Le 8 mars est une journée internationale de la lutte des droits de la femme et, pour commémorer cette journée, le groupe Règles justes, Bonne application, État de droit, invite toutes les femmes congolaises et toutes les associations de défenses des droits de la femme congolaise à agir avec lui pour parfaire la législation congolaise existante sur l’élimination de la discrimination à l’égard des femmes.
D’après les observations finales du 8ème rapport périodique de la Commission des Nations Unies pour l’élimination de la discrimination à l’égard des femmes du 6 aout 2019 sur la situation en République démocratique du Congo, la législation congolaise est perfectible à bien des égards.
Pour cette année 2020, première année de l’alternance politique, la démarche de sensibilisation du groupe Règles justes, Bonne application, État de droit se focalisera sur un seul point relevé par la Commission : l’effectivité de la participation de la femme congolaise à la vie publique et politique.

CONSIGNE A: Recopiez le passage du texte sur la journée du 8 mars allant de « Le 8 mars est » jusqu'à « l’égard des femmes. ».
CONSIGNE B: Dites si chaque énoncé ci-dessous concorde avec le texte sur la journée du 8 mars. Répondez par oui ou par non, puis citez mot pour mot les termes du texte qui tranchent : (i) Le rapport de la Commission cité date du 6 août 2019. (ii) Pour 2020, le groupe compte centrer sa sensibilisation sur plusieurs points relevés par la Commission. (iii) L'année 2020 est présentée comme la première année de l'alternance politique.
CONSIGNE C: Poursuivez le texte sur la journée du 8 mars à partir de sa dernière phrase.

EXTRAITS DU LISTING:

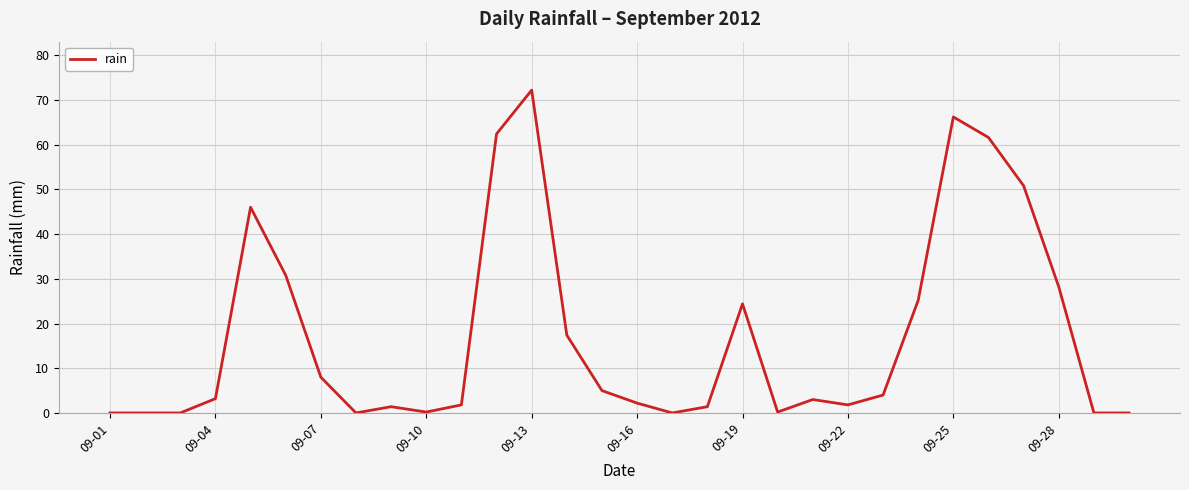

What is the difference between the maximum and minimum values?

72.2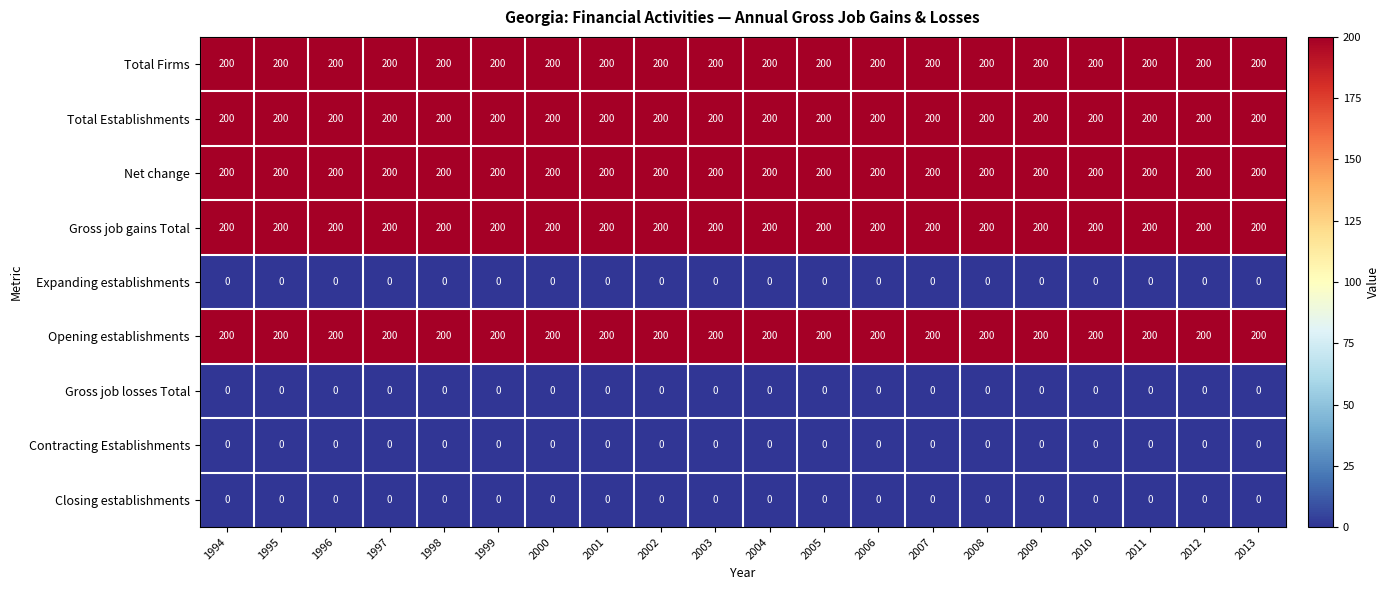

What value does the Opening establishments series have at 2008?

200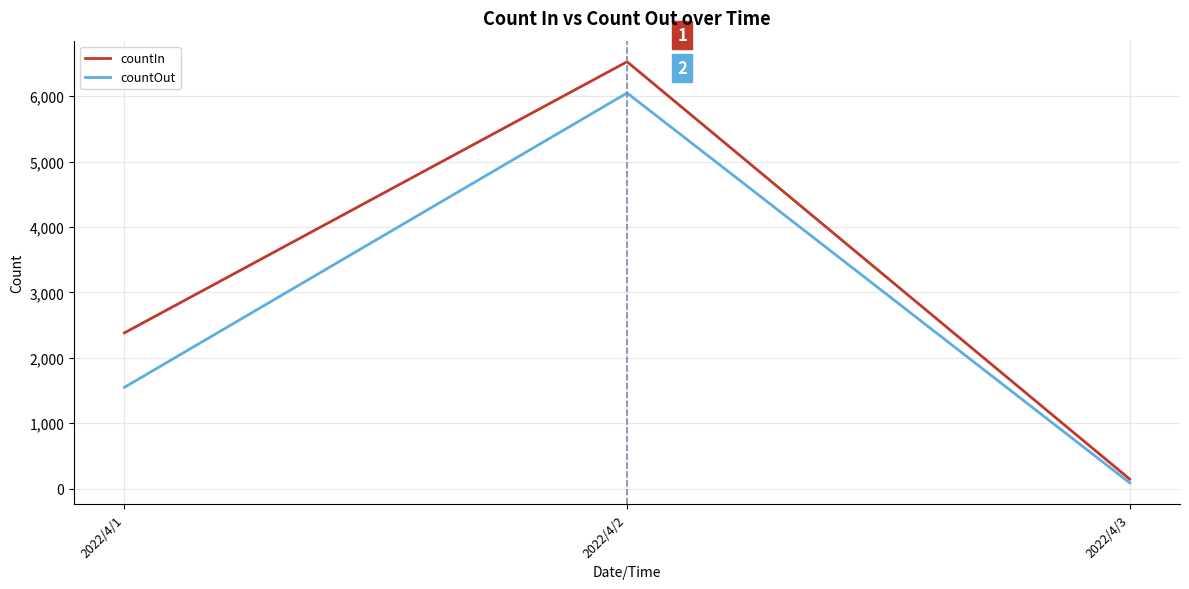

True or false: countOut has a value of 8981 at 2022/4/2.

False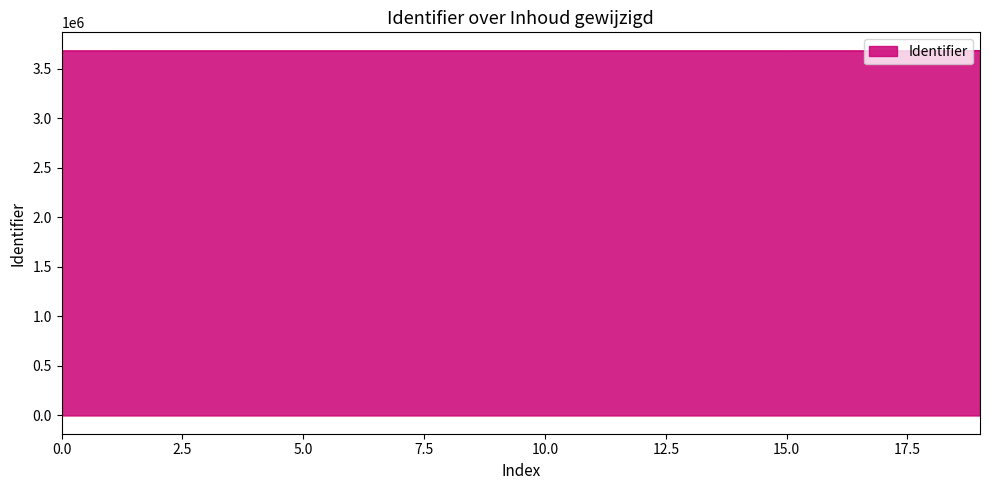

What is the minimum value shown in the chart?

3681097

RÉPONSE A:
Le 8 mars est une journée internationale de la lutte des droits de la femme et, pour commémorer cette journée, le groupe Règles justes, Bonne application, État de droit, invite toutes les femmes congolaises et toutes les associations de défenses des droits de la femme congolaise à agir avec lui pour parfaire la législation congolaise existante sur l’élimination de la discrimination à l’égard des femmes.

RÉPONSE B:
(i) Oui : « du 6 aout 2019 ».
(ii) Non : « se focalisera sur un seul point relevé par la Commission ».
(iii) Oui : « première année de l’alternance politique ».

RÉPONSE C:
Sur ce point, dans ses observations, la Commission prend acte de l’adoption de la loi n° 15/013 du 1er aout 2015 portant modalités d’application des droits de la femme et de la parité. Néanmoins, elle est préoccupée par l’ineffectivité de cette loi et elle observe une faible participation des femmes congolaises à la vie publique et politique même si elle constate avec satisfaction que le Parlement congolais est dirigé par une femme.
Pour information, la loi n° 15/013 du 1er aout 2015 portant modalités d’application des droits de la femme et de la parité est une mesure prise en application des dispositions de l’article 14 de la Constitution introduite lors de la révision constitutionnelle de 2011. Ces dispositions consacrent le principe de la parité homme — femmes en République démocratique du Congo en ces termes :
« Les pouvoirs publics veillent à l’élimination de toute forme de discrimination à l’égard de la femme et assurent la protection et la promotion de ses droits.
Ils prennent dans tous les domaines, notamment dans les domaines civil, politique, économique, social, et culturel, toutes les mesures appropriées pour assurer un total épanouissement et la participation de la femme au développement de la nation.
L’État garantit la mise en œuvre de la parité homme — femme dans lesdites institutions.
La loi fixe les modalités d’application de ces droits »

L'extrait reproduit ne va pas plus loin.